What to do:
Please show all lines of the records that include "bottom".

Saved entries

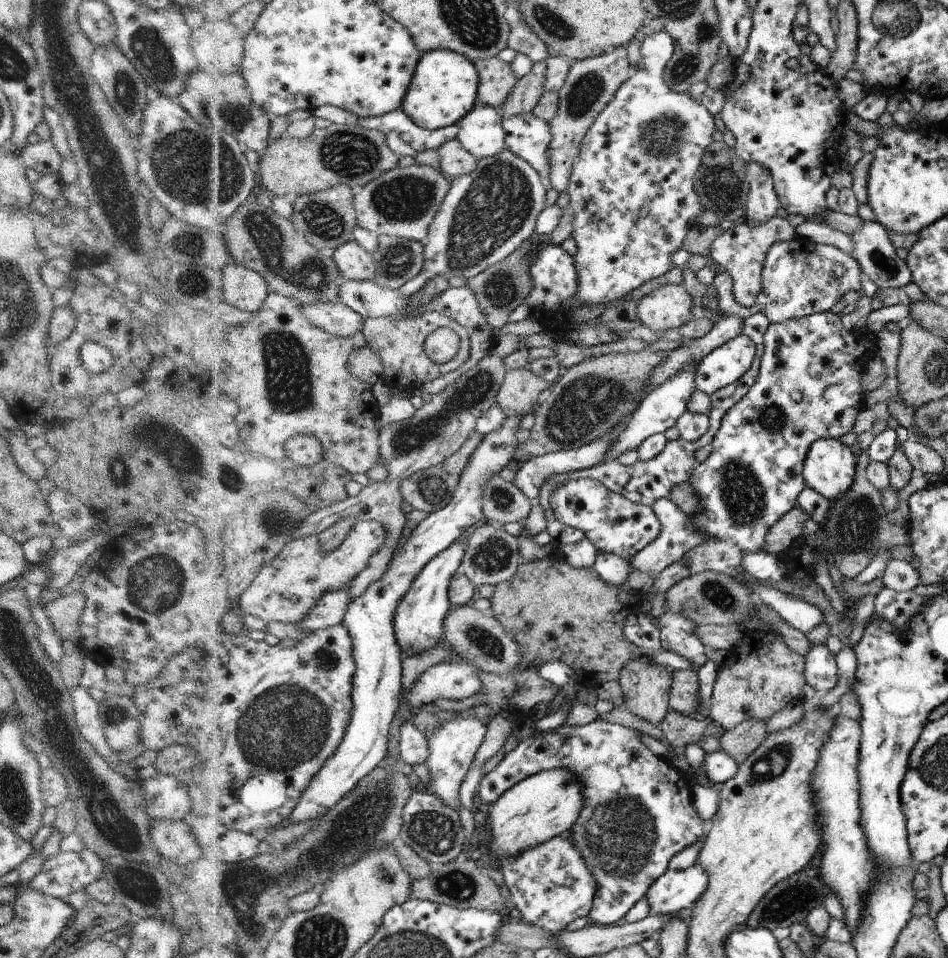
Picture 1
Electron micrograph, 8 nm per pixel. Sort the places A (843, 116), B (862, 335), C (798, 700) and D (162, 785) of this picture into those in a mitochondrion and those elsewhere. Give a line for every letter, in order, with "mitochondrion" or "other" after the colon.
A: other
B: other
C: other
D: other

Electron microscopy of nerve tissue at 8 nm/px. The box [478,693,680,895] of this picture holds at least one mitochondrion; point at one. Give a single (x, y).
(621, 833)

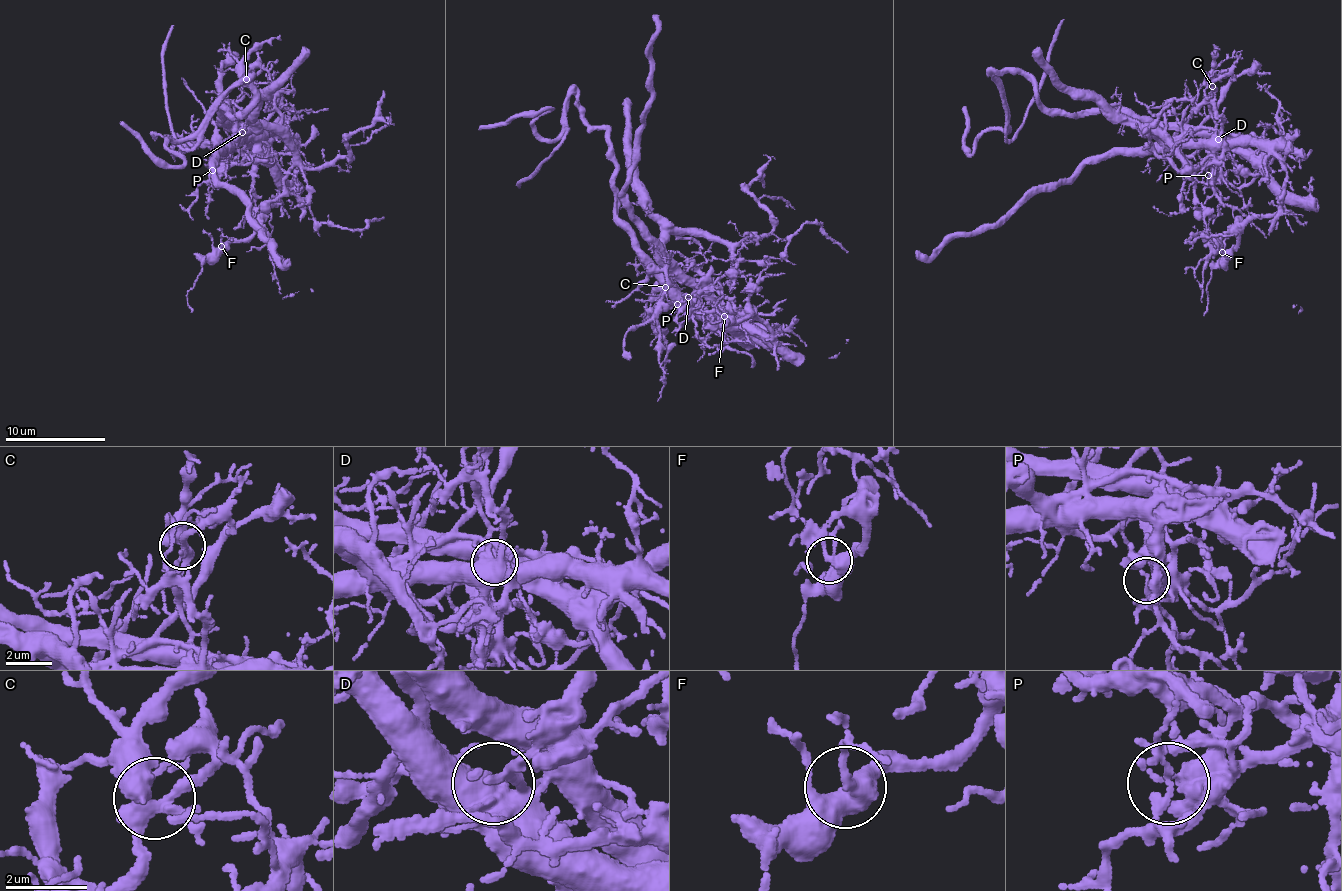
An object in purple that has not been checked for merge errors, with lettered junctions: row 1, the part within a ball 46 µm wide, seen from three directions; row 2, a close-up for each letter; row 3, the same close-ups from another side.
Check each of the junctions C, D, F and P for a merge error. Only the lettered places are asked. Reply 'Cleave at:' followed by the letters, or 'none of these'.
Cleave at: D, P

---

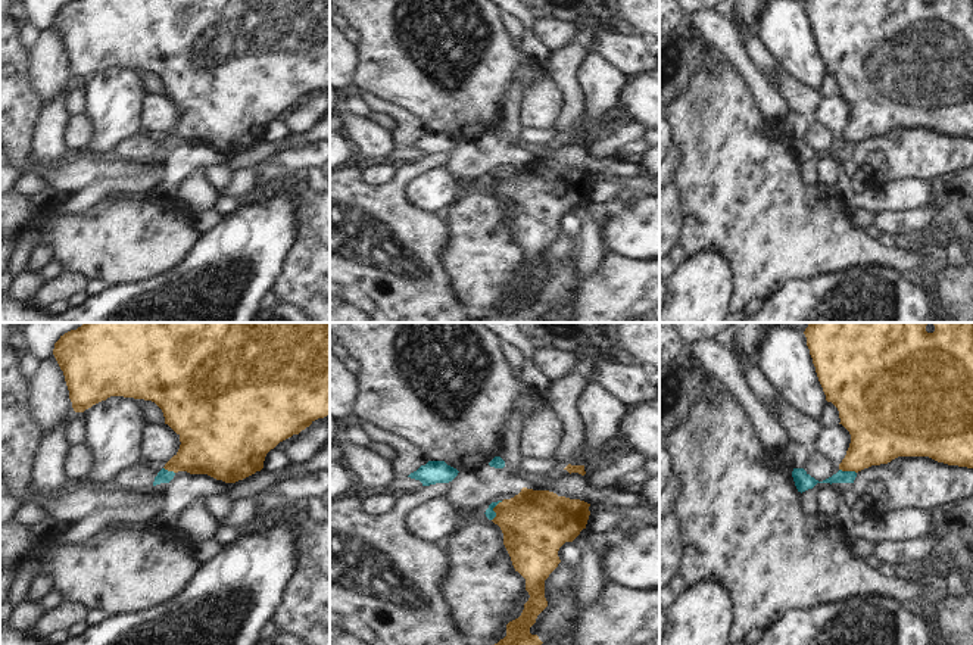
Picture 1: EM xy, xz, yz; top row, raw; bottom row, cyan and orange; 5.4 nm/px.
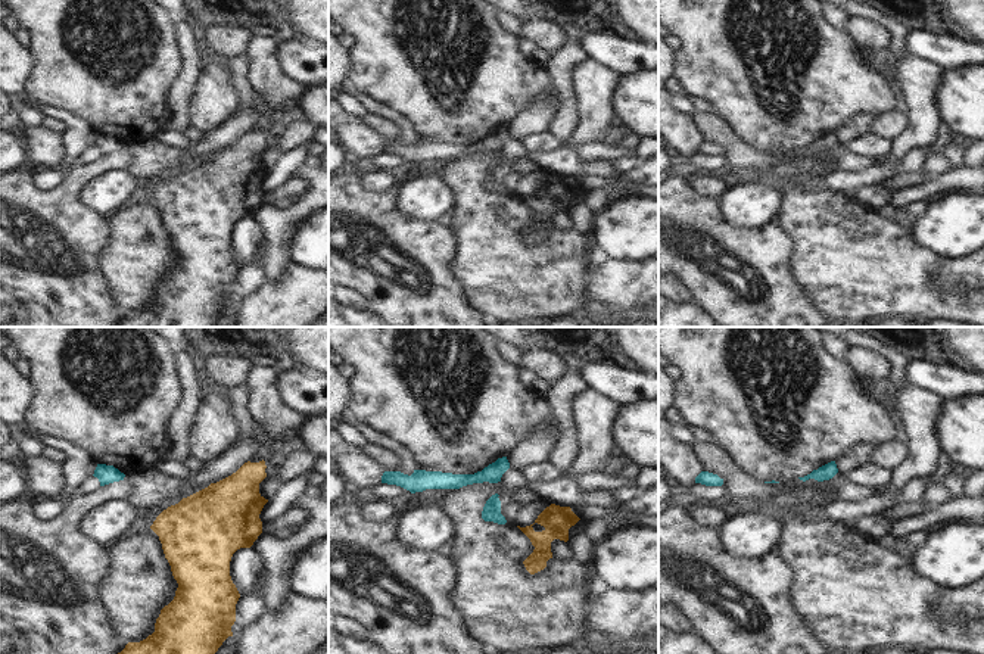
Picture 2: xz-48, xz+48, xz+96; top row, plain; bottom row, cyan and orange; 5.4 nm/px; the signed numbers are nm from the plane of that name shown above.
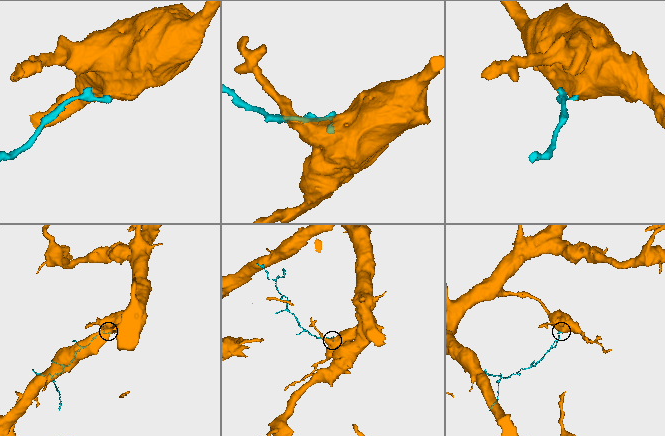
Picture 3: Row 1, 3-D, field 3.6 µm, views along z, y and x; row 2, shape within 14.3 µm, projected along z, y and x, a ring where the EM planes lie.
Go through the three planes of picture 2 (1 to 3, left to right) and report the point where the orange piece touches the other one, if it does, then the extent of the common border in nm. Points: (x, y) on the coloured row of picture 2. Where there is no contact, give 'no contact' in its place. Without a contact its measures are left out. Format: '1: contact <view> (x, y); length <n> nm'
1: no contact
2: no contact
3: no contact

Result of the exercise:
Picture 1: EM xy, xz, yz; top row, raw; bottom row, cyan and orange; 5.4 nm/px.
Picture 2: xz-48, xz+48, xz+96; top row, plain; bottom row, cyan and orange; 5.4 nm/px; the signed numbers are nm from the plane of that name shown above.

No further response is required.